04/11/2017

The archive contains older posts which may no longer reflect my current views.

Opposites

Patrick wrote about the concept of nondualism in his newsletter and it reminded me of a piece I wrote a few years ago 1 about opposites.

What is nondualism? To quote:

”you are both living and dying... every moment more you live you also move closer to death”

You are not one or the other, you are both.

Heraclitus, a Greek philosopher, proposed the unity of opposites an explanation of which often uses the following quote attributed to him:

"the road up and down are one and the same"

Our perspective or direction of travel may determine our perception but it is still the same road, it merely exists in opposite states simultaneously.

Two sides of the same coin.

He believed everything was in a state of continual flux using the law of opposites to define the progression of changes in state.

Difference and sameness - the more it changes, the more it stays the same.

But we have a reliance on opposites - we need each side: there cannot be good if there is not bad, up cannot exist without down. We need that contrast to define things relative to other things, other states.

→ **Material**:
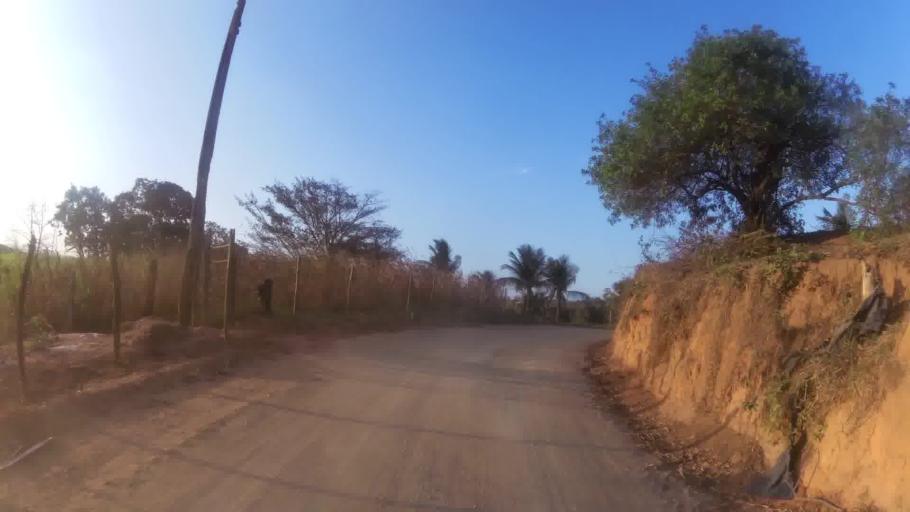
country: BR
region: Espirito Santo
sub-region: Piuma
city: Piuma
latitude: -20.8909
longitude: -40.8025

→ **Problems to solve**:
1) Repeat the passage of the post on opposites from "Patrick wrote about" up to and including "opposite states simultaneously.".
2) Please render this sentence from the post on opposites into Spanish: "You are not one or the other, you are both."
3) Extend the post on opposites with a further paragraph that picks up after its final sentence.
The records play no part in this work.

→ **Answers below**:
1)
Patrick wrote about the concept of nondualism in his newsletter and it reminded me of a piece I wrote a few years ago 1 about opposites.

What is nondualism? To quote:

”you are both living and dying... every moment more you live you also move closer to death”

You are not one or the other, you are both.

Heraclitus, a Greek philosopher, proposed the unity of opposites an explanation of which often uses the following quote attributed to him:

"the road up and down are one and the same"

Our perspective or direction of travel may determine our perception but it is still the same road, it merely exists in opposite states simultaneously.

2) No eres lo uno o lo otro, eres ambos.

3)
Much of our experience is relative: hotter or colder, better or worse - an infinite sliding analogue scale. It demonstrates that our understanding of everything around us is dependent on context.

Without context and comparison things start to lose their meaning. If there is no down, if up is the only state then it is just normal - it just is. If there is no concept of hot we cannot define cold as we have no frame of reference.

We could say cold, more cold, coldest but in relation to what?

The importance of contrary language is perfectly illustrated by the creation of "newspeak" in Orwells' 1984.

Newspeak, a radically altered version of English, is designed to remove ambiguity and extraneous meaning so as to control the thoughts of the populace. It has no need for synonyms or antonyms, something either is or it isn't: good or ungood - simplified language.

Without antonyms or opposites concepts become vague and definition disappears, as does the ability to adequately provide a contrary standpoint.

We must embrace opposites, and all states in between, as they provide a richness of life that we would not otherwise be able to appreciate due to the lack of capacity to describe.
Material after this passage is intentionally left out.